I creativi che illuminano le città con cinema, musica e teatro

I grandi centri urbani si trasformano in vetrine, separando i cittadini da spazi comuni di cultura e partecipazione. Un movimento di artisti-attivisti, in tutta Europa, ha un’altra idea di “pubblico”. La storia del “laboratorio” Lume di Milano

Tratto da Altreconomia 200 — Gennaio 2018

Nel loro manifesto c’è un intellettuale italiano, Primo Moroni, e l’idea del luogo come di uno spazio dove fare ricerca, non fine a se stessa, ma autoprodotta. Un posto dove far saltare lo schema dell’avversario, lontano dall’assioma del “tutto è merce”. Sono i ragazzi di Lume, il Laboratorio universitario metropolitano nato due anni fa in uno stabile bramantino in vicolo Santa Caterina, a Milano, là dove il Renzo del Manzoni sarebbe stato arrestato durante i tumulti del pane. Sono loro, in gran parte artisti, musicisti, attori, ma soprattutto studenti universitari, che hanno scelto uno scritto di Moroni per dare vita ad una realtà un po’ anomala. Un centro sociale che fa politica con mostre fotografiche, jam session, pièces teatrali, assoli al pianoforte e moltissimo jazz. Dove non si rinuncia alle tradizionali assemblee, ma si propone anche una programmazione ragionata.

• [ESERCIZIO]: Trascrivi dal testo su Lume riportato sopra il passo che comincia con "Nel loro manifesto" e prosegue fino a "una programmazione ragionata.".

• [RIGHE FORNITE]:

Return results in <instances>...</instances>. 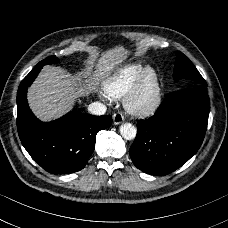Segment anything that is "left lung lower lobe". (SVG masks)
Here are the masks:
<instances>
[{
	"mask_svg": "<svg viewBox=\"0 0 228 228\" xmlns=\"http://www.w3.org/2000/svg\"><path fill=\"white\" fill-rule=\"evenodd\" d=\"M209 110L204 87L171 93L151 118L138 121L137 136L129 150L134 165L158 176L181 167L203 142Z\"/></svg>",
	"mask_w": 228,
	"mask_h": 228,
	"instance_id": "left-lung-lower-lobe-1",
	"label": "left lung lower lobe"
}]
</instances>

• [RISPOSTA]:
Nel loro manifesto c’è un intellettuale italiano, Primo Moroni, e l’idea del luogo come di uno spazio dove fare ricerca, non fine a se stessa, ma autoprodotta. Un posto dove far saltare lo schema dell’avversario, lontano dall’assioma del “tutto è merce”. Sono i ragazzi di Lume, il Laboratorio universitario metropolitano nato due anni fa in uno stabile bramantino in vicolo Santa Caterina, a Milano, là dove il Renzo del Manzoni sarebbe stato arrestato durante i tumulti del pane. Sono loro, in gran parte artisti, musicisti, attori, ma soprattutto studenti universitari, che hanno scelto uno scritto di Moroni per dare vita ad una realtà un po’ anomala. Un centro sociale che fa politica con mostre fotografiche, jam session, pièces teatrali, assoli al pianoforte e moltissimo jazz. Dove non si rinuncia alle tradizionali assemblee, ma si propone anche una programmazione ragionata.